As for other stuff mentioned. I shrug my shoulders and stick my hands out because purely and simply I don't know. Nor do I think anyone can really claim to have a solid answer to it all who isn't in the inner workings. Problem is the inner workings seem to be more dedicated to trying to convince us what we're watching is fantastic rather than actually making it fantastic. PR over substance.
 
It's interesting to hear the dominance of Ferrari in the early 00s and Red Bull in the early teenies called the dark days.

they were the dark days & dont get me wrong in my post im every bit as scathing comparing this to the them days but I dont blame Mercedes they arent ones making the rules
 
vintly Great footage :thumbsup: thanks for sharing that. It sort of shows Seb almost backing right out of it, compared to the other cars he seems to pretty much stop.
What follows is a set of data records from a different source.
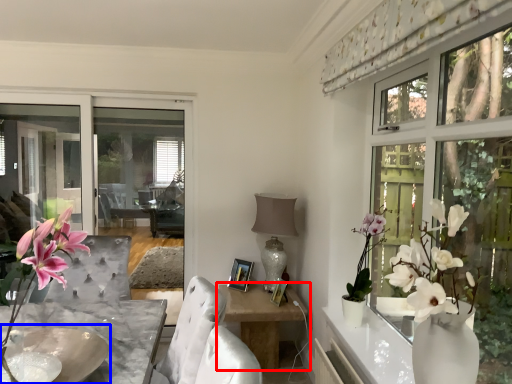
Question: Which object is closer to the camera taking this photo, table (highlighted by a red box) or round table (highlighted by a blue box)?

Choices:
 (A) table
 (B) round table

Answer: (B)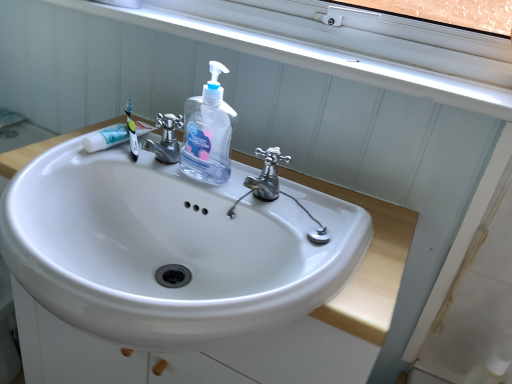
Question: Is black plastic toothbrush at upper left shorter than polished chrome tap at center, arranged as the 1th tap when viewed from the right?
I'm not sure whether he should have done that or pushed on, if he had there could well have been contact I guess and it was better to survive and fight on later.
 
I think there are 7 drivers on the grid who would be winning like Hamilton is but I'm not sure about achieving the level of dominance. Hamilton's consistency and form over last 12 months or more is hard to argue with. Yes I know a lack of pressure probably helps but still wouldn't get against him currently.

As for other stuff mentioned. I shrug my shoulders and stick my hands out because purely and simply I don't know. Nor do I think anyone can really claim to have a solid answer to it all who isn't in the inner workings. Problem is the inner workings seem to be more dedicated to trying to convince us what we're watching is fantastic rather than actually making it fantastic. PR over substance.
I beg to disagree. Comparing hybrid era with any "dynasties" of the past is totally off the mark. (Subject already has been discussed on this forum.)

People who are working (or worked) in industrial operations have pretty accurate, even if not direct, understanding how a car (here a prototype) is made, how long it takes, and what it takes. It might be a black box to an outsider, but not to everyone who is outside of the paddock. Normative references and product development with testing is pretty much rudimentary science in ENG101. F1 is no different. This is not just an empty whistling into wind. Some fans understand advantage Mercedes holds over its competitors, and it is not level playing field on technical side as far as this fan is concerned. (Internat budget is again something else, but that's in my mind secondary factor.)